Malgré un prix de l’essence record aux Etats-Unis, les raffineries américaines ne parviennent pas à rattraper la demande, faute de capacités suffisantes, après une série de fermetures ces dernières années, contribuant à la flambée du carburant.
La semaine dernière, le taux d’utilisation des raffineries aux Etats-Unis est monté à 93,2%, le plus élevé depuis décembre 2019, rompant avec la tradition d’un mois de mai habituellement dédié à la maintenance, avec une utilisation limitée des installations.
Les réserves baissent, les prix flambent
Pour autant, les réserves américaines d’essence ont encore baissé, à un niveau plus vu à cette époque de l’année depuis huit ans, alors que ce week-end, férié aux Etats-Unis (Memorial Day), marque le début de la grande saison des déplacements routiers. “On va à la faillite” du système, prévient Robert Yawger, analyste de Mizuho Securities.

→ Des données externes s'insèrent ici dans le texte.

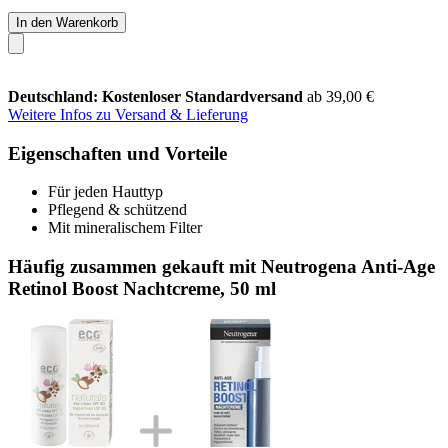
In den Warenkorb
Deutschland: Kostenloser Standardversand
ab 39,00 €
Weitere Infos zu Versand & Lieferung
Eigenschaften und Vorteile
Für jeden Hauttyp
Pflegend & schützend
Mit mineralischem Filter
Häufig zusammen gekauft mit Neutrogena Anti-Age
Retinol Boost Nachtcreme, 50 ml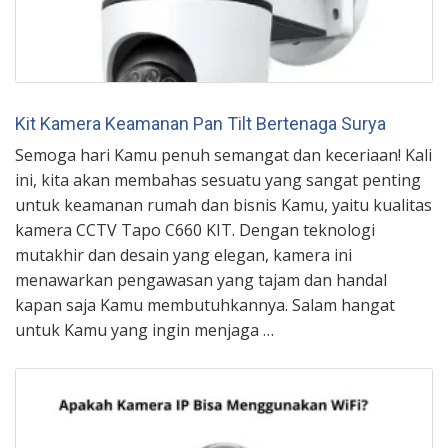
Kit Kamera Keamanan Pan Tilt Bertenaga Surya
Semoga hari Kamu penuh semangat dan keceriaan! Kali
ini, kita akan membahas sesuatu yang sangat penting
untuk keamanan rumah dan bisnis Kamu, yaitu kualitas
kamera CCTV Tapo C660 KIT. Dengan teknologi
mutakhir dan desain yang elegan, kamera ini
menawarkan pengawasan yang tajam dan handal
kapan saja Kamu membutuhkannya. Salam hangat
untuk Kamu yang ingin menjaga …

“Le manque de capacité de transformation” du pétrole en carburant, qui s’ajoute au décollage des prix du brut, “a fait massivement grimper les prix du raffinage (…) ces derniers mois et mené à des prix records pour l’essence et le gasoil”, selon le cabinet Eurasia Group.
Le tarif de l’essence enchaîne les sommets historiques aux Etats-Unis, en hausse de plus de 70% sur un an. Les analystes de JP Morgan Chase le voient même s’envoler encore de plus de 30% durant l’été, à plus de 6 dollars le gallon (3,78 litres).
Le nombre de raffineries diminue
Le nombre de raffineries en activité a chuté de 13% en dix ans et est aujourd’hui le plus faible de l’ère moderne. Outre les fermetures planifiées, il faut ajouter l’explosion de la raffinerie PES de Philadelphie, la plus importante installation du nord-est des Etats-Unis, en juin 2019. Ainsi, le site a définitivement fermé.
“C’est un sujet de préoccupation croissante aux Etats-Unis, parce qu’on a perdu plus d’un million de barils par jour de capacité en un an”, selon Andy Lipow, de Lipow Oil Associates.
Aux premiers mois de la pandémie, certains sites avaient été fermés pour s’ajuster au ralentissement de la demande, mais tous n’ont pas été remis en service depuis, comme celui de Gallup (Nouveau-Mexique), propriété de Marathon Petroleum.
La plupart des grands raffineurs ont initié la conversion de certains de leurs équipements pour produire du biocarburant, ce qui entraîne la suspension temporaire de leurs activités.
Et dans le cas de HollyFrontier, la transition vers le carburant renouvelable a, par exemple, fait passer la capacité de son installation de Cheyenne (Wyoming), de 52.000 à 6.000 barils par jour.
“Ça sent mauvais”
La guerre en Ukraine accroît les tensions structurelles. L’Occident se détourne de la Russie, grand pourvoyeur de produits raffinés, en particulier du gasoil.
Cette situation a entraîné une demande accrue à l’export pour le carburant produit aux Etats-Unis, et déséquilibré encore un peu plus le rapport entre offre et demande.
“Vous pourriez reconstituer des capacités dans le nord-est (…), mais ce sont des investissements qu’il faudrait rentabiliser sur 10 ou 20 ans”, avance Richard Sweeney, professeur d’économie de l’environnement au Boston College.
“Or, la tendance générale est celle d’une industrie en déclin.” “Une raffinerie prend cinq ou six ans à construire, (…) sachant que la demande pour vos produits va probablement aller décroissante”, abonde Bill O’Grady, de Confluence Investment Management, “donc il y a très peu d’incitation à investir”.
Beaucoup des grands raffineurs américains ont d’ailleurs choisi de consacrer une part significative de leurs profits actuels à des rachats d’actions et au versement de dividendes plutôt qu’à des investissements massifs.
La dernière ouverture d’une raffinerie majeure aux Etats-Unis remonte à 1977, et seuls cinq nouveaux sites ont été inaugurés ces vingt dernières années. “Ce qui complique encore le problème, c’est qu’aucune collectivité ne veut de raffinerie” sur son territoire, souligne Bill O’Grady. “C’est sale, ça peut exploser, ça sent mauvais.”
“Les gouvernements essayent de devenir plus responsables sur le plan environnemental et dissuadent l’investissement dans le raffinage (…) mais on se retrouve avec une pénurie de capacités”, fait valoir Phil Flynn de Price Futures Group.
Pour lui, “il va falloir qu’on trouve un équilibre entre nos rêves ESG (critères environnementaux, sociaux et de gouvernance) et la réalité qui consiste à essayer de fournir le marché” avec des produits pétroliers, en attendant que l’offre d’énergie renouvelable soit suffisante pour s’y substituer.